The Secretary shall, through rulemaking— identify reasonable and necessary activities that do not constitute information blocking for purposes of paragraph (1)(A); and identify actions that meet the definition of information blocking with respect to health care providers for purposes of paragraph (1)(B). The Inspector General of the Department of Health and Human Services may investigate any claim that— a health information technology developer of, or other entity offering certified health information technology— submits a false attestation made under section 3001(c)(5)(D); or engaged in information blocking with respect to the use of such health information technology by a health care provider, unless for a legitimate purpose specified by the Secretary; a health care provider engaged in information blocking with respect to access or exchange of certified health information technology, unless for a legitimate purpose specified by the Secretary; and a health information network or exchange provider engaged in information blocking with respect to the access, exchange, or use of such certified health information technology, unless for a legitimate purpose specified by the Secretary.

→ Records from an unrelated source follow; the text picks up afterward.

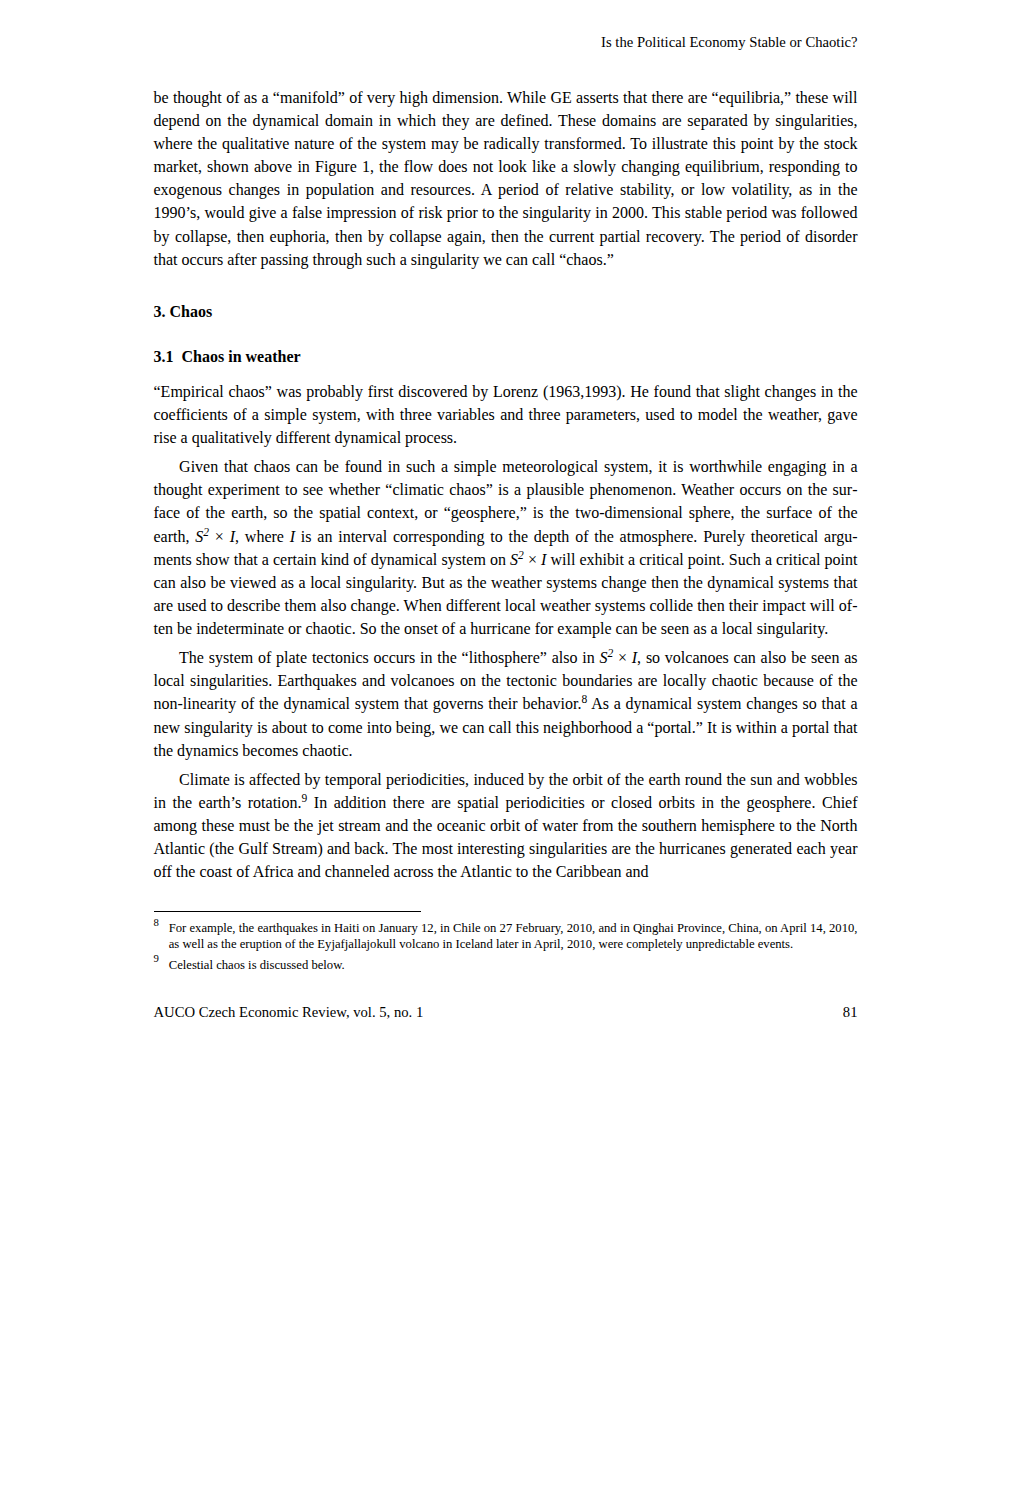Is the Political Economy Stable or Chaotic?
be thought of as a “manifold” of very high dimension. While GE asserts that there are “equilibria,” these will depend on the dynamical domain in which they are defined. These domains are separated by singularities, where the qualitative nature of the system may be radically transformed. To illustrate this point by the stock market, shown above in Figure 1, the flow does not look like a slowly changing equilibrium, responding to exogenous changes in population and resources. A period of relative stability, or low volatility, as in the 1990’s, would give a false impression of risk prior to the singularity in 2000. This stable period was followed by collapse, then euphoria, then by collapse again, then the current partial recovery. The period of disorder that occurs after passing through such a singularity we can call “chaos.”
3. Chaos
3.1 Chaos in weather
“Empirical chaos” was probably first discovered by Lorenz (1963,1993). He found that slight changes in the coefficients of a simple system, with three variables and three parameters, used to model the weather, gave rise a qualitatively different dynamical process.
Given that chaos can be found in such a simple meteorological system, it is worthwhile engaging in a thought experiment to see whether “climatic chaos” is a plausible phenomenon. Weather occurs on the surface of the earth, so the spatial context, or “geosphere,” is the two-dimensional sphere, the surface of the earth, S2 × I, where I is an interval corresponding to the depth of the atmosphere. Purely theoretical arguments show that a certain kind of dynamical system on S2 × I will exhibit a critical point. Such a critical point can also be viewed as a local singularity. But as the weather systems change then the dynamical systems that are used to describe them also change. When different local weather systems collide then their impact will often be indeterminate or chaotic. So the onset of a hurricane for example can be seen as a local singularity.
The system of plate tectonics occurs in the “lithosphere” also in S2 × I, so volcanoes can also be seen as local singularities. Earthquakes and volcanoes on the tectonic boundaries are locally chaotic because of the non-linearity of the dynamical system that governs their behavior.8 As a dynamical system changes so that a new singularity is about to come into being, we can call this neighborhood a “portal.” It is within a portal that the dynamics becomes chaotic.
Climate is affected by temporal periodicities, induced by the orbit of the earth round the sun and wobbles in the earth’s rotation.9 In addition there are spatial periodicities or closed orbits in the geosphere. Chief among these must be the jet stream and the oceanic orbit of water from the southern hemisphere to the North Atlantic (the Gulf Stream) and back. The most interesting singularities are the hurricanes generated each year off the coast of Africa and channeled across the Atlantic to the Caribbean and
8 For example, the earthquakes in Haiti on January 12, in Chile on 27 February, 2010, and in Qinghai Province, China, on April 14, 2010, as well as the eruption of the Eyjafjallajokull volcano in Iceland later in April, 2010, were completely unpredictable events.
9 Celestial chaos is discussed below.
AUCO Czech Economic Review, vol. 5, no. 1 81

For purposes of this section, the Office of the Inspector General shall have jurisdiction with respect to exchanges and networks, as well as any developer or entity offering health information technology for certification under a program or programs kept or recognized by the National Coordinator under section 3001(c)(5). The National Coordinator shall notify developers of health information technology as appropriate regarding the jurisdiction of the Inspector General under this paragraph.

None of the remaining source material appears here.